WHAT THIS TASK INVOLVES >> Copy every line of the data that includes the string "ankle".
─── GIVEN ENTRIES
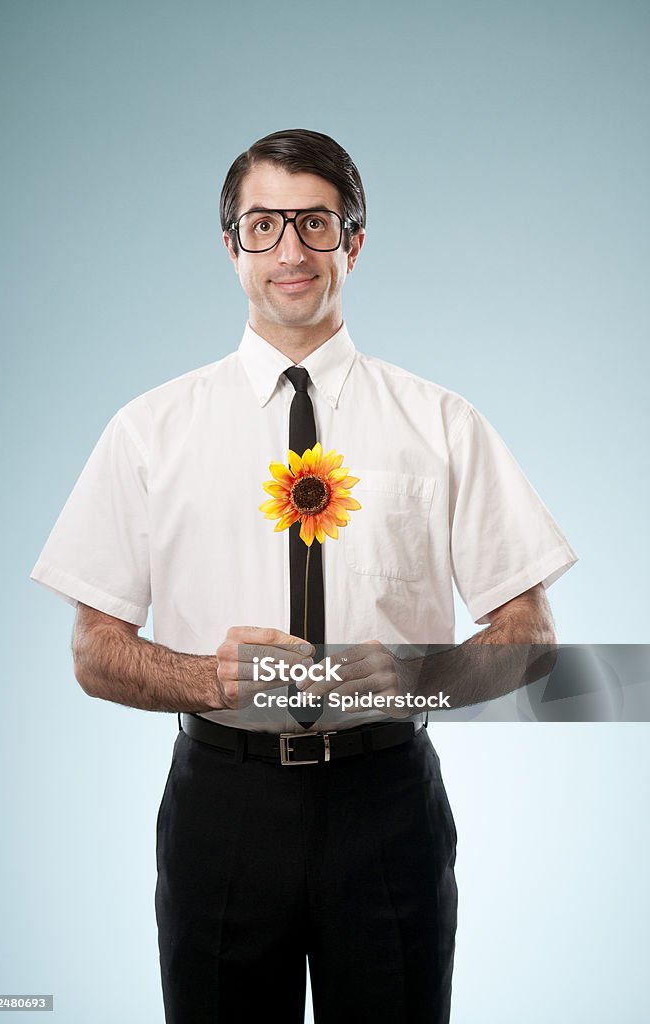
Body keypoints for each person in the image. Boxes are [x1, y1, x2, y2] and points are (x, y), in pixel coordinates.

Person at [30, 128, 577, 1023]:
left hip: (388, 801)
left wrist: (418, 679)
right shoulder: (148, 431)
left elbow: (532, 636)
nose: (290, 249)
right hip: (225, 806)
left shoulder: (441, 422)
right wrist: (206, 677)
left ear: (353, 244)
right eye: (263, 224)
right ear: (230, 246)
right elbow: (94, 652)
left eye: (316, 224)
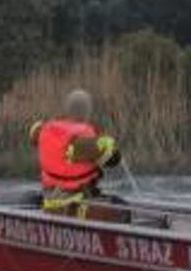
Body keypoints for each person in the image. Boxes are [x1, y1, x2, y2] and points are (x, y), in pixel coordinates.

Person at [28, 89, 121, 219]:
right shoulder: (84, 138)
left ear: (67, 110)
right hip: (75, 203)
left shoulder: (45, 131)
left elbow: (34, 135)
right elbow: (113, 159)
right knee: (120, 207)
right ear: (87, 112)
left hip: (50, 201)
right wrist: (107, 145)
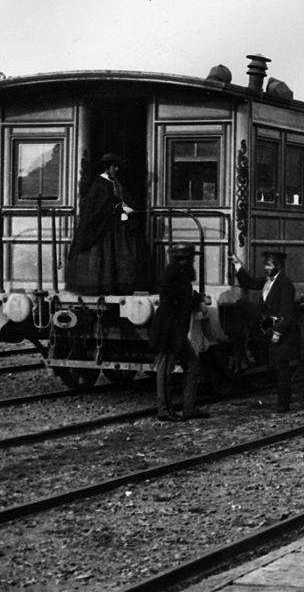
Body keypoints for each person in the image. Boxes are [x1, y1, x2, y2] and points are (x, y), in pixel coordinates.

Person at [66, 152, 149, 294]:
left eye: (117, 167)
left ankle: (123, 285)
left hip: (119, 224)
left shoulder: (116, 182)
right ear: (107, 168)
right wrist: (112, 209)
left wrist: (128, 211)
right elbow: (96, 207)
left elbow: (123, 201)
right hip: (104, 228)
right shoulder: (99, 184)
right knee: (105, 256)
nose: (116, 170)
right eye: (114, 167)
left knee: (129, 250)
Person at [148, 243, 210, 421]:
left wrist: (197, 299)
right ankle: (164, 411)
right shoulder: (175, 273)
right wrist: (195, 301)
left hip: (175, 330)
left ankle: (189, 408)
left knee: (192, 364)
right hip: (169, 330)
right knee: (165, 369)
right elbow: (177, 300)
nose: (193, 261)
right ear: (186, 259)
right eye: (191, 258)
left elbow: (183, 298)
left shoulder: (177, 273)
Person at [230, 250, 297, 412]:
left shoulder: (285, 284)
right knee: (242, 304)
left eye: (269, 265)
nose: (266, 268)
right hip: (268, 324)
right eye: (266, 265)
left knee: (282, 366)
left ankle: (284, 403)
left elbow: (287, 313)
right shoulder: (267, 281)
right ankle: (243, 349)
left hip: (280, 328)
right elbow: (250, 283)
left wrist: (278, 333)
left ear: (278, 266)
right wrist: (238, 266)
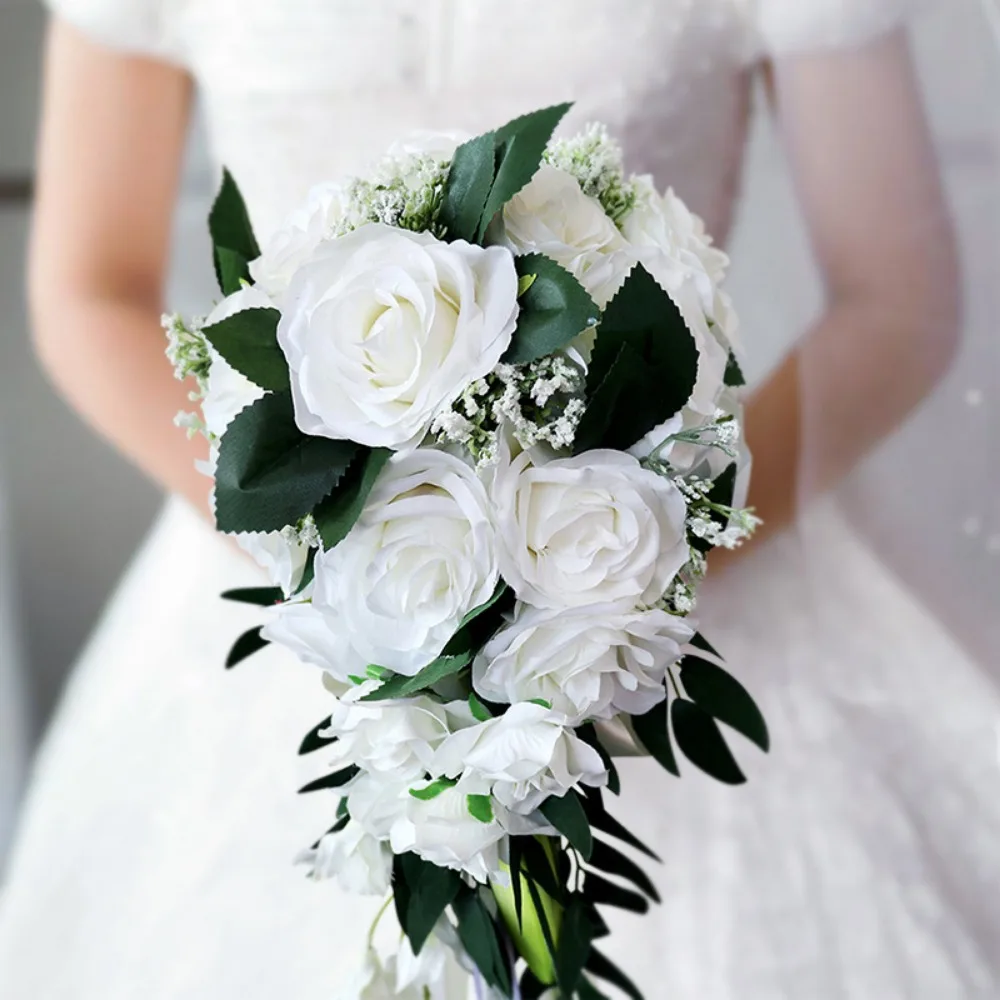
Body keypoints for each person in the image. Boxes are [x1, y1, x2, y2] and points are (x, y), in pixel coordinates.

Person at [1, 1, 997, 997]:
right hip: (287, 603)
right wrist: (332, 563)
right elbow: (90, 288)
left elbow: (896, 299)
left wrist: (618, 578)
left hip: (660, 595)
──────
YOUR SOLUTION >>
left ankle: (123, 285)
right ankle: (164, 411)
left ankle: (189, 408)
left ankle: (284, 403)
right ankle: (243, 349)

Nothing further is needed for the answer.